I have encountered a problem when it comes to mapping parking spaces.
My given example does only allow parking coming from one direction, as else you are sort of „soft locked“ in your vehicle. You can‘t open the door to exit the vehicle, if you happen to try to park from the other direction. The spaces are marked, but marked too close to the buildings/walls.
The drivers seat cannot be at the side of the buildings.
So I ask if it is possible to map a street as one-way specifically for parking in there. Basically I am searching for a key like parking:oneway ;)
It’s physically possible for the driver to disembark from the front passenger door. This should not be *oneway= for legally. Not prohibited.
Is sidewalk=no for the orientation=parallel not enough? Is it actually a width= question, as bigger cars could have difficulty in other sized spots? There are doors with vertically opening movements (fully or partially), and even some driver sliding door, which may be usable there.
What it be possible to link to that specific example? The context might help people answer (they can look at other tags - oneway, width etc., and can also look at imagery).
Is parking:side:direction=head_in or parking:side:direction=back_in as documented in the street parking wiki page under tagging → Special rules on parking direction what you are looking for?
The street is a classic residential two-ways street, but the parking is only on one side and only possible if the car is driving on the side the parking spaces are.
But the question is: Are you talking about physical difficulty, or there are signposted rules? The former depends on each vehicle and spot. Sometimes such a spot is slightly wider, and one may be able to park and exit at driver side, then it’s complicated.
As I said, can vertically opened door cars, or sliding driver door van park at there or similar situations?
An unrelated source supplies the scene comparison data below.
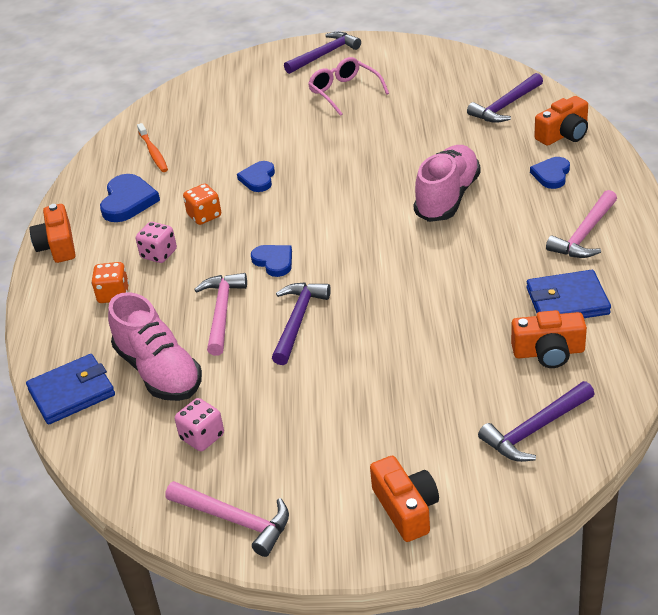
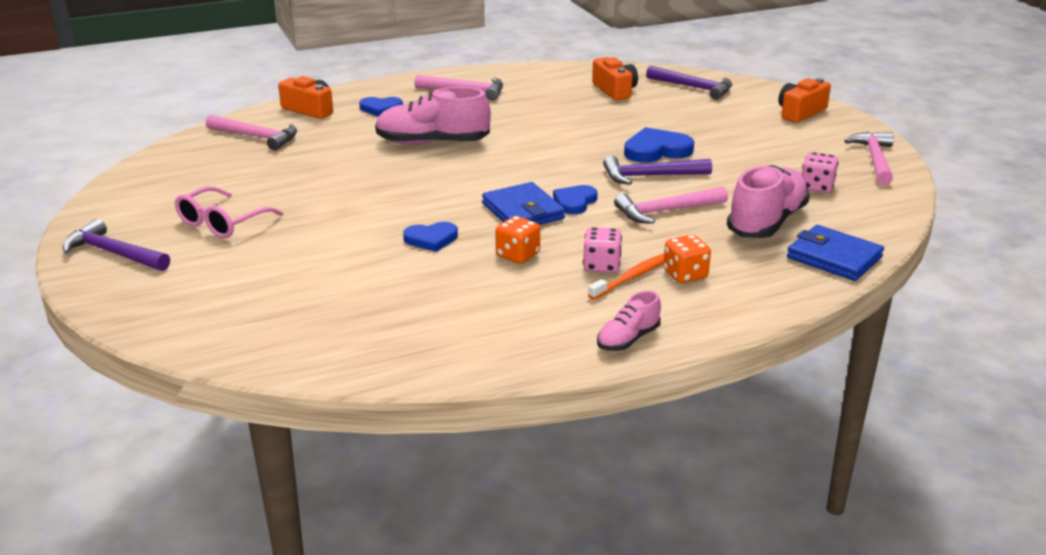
camera: 115 degrees left, 10 degrees down
orange camera [30,204,76,263] -> pink shoe [597,290,661,351]
blue heart [100,174,160,222] -> blue heart moved to [624,127,694,163]
orange toothbrush [137,123,168,172] -> orange toothbrush moved to [588,253,664,300]
purple hammer [467,73,543,123] -> pink hammer [206,115,297,151]
blue wallet [526,270,611,318] -> blue wallet moved to [482,182,565,225]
If yes, it’s not universal.
It is practically impossible to get out of the car if you happen to try to park from the wrong direction, so people that use GPS Navigation that directs them on the “wrong side” to search a parking space would have to drive the street along and to turn around so they can exit the vehicle at the parking space. So for visitors or people living in that street it is a defacto one-way street, even though it is not signed.
Friends close to me have noticed this and have asked me if something could be done to make the navigation software act correctly when visitors of them search for a parking space.
At least in German traffic law, the rule requiring vehicles to drive on the right implies that you are only allowed to park on the right-hand side of the road “in the direction of travel.” I would be very surprised if the situation were any different in Austria.
So you’re not allowed to park with the driver’s door facing the wall here anyway (unless it were a real one-way street, but you said it isn’t).
(4) Beim Zufahren zum linken Fahrbahnrand und beim Abfahren vom linken Fahrbahnrand dürfen andere Straßenbenützer nicht gefährdet oder behindert werden. Bei starkem Verkehr, auf unübersichtlichen Straßenstellen, auf Vorrangstraßen im Ortsgebiet und auf Fahrbahnen mit Gleisen von Schienenfahrzeugen ist das Zufahren zum linken Fahrbahnrand, außer in Einbahnstraßen, verboten.
This should still be valid, as it is still (in year 2025) tought to students in driving schools. (yes it is)
And since none of the 4 examples is a priority road, has rails or heavy traffic it means it is legal.
But the questions should more be: How could it be mapped that it is physically not possible to try to park from the wrong direction, or whether OSM should even contain this information.
It is physically possible to park from “the wrong direction”. You just need to exit from the passenger side door. Or, if you have a Twizy, you can park front-in or rear-in.
For parking, the hard shoulder on the right – which includes parking bays along the carriageway – must be used if it is sufficiently paved; otherwise, you must pull over to the right-hand edge of the carriageway. This generally applies even if you only wish to stop; in any case, you must keep to the right-hand side of the carriageway.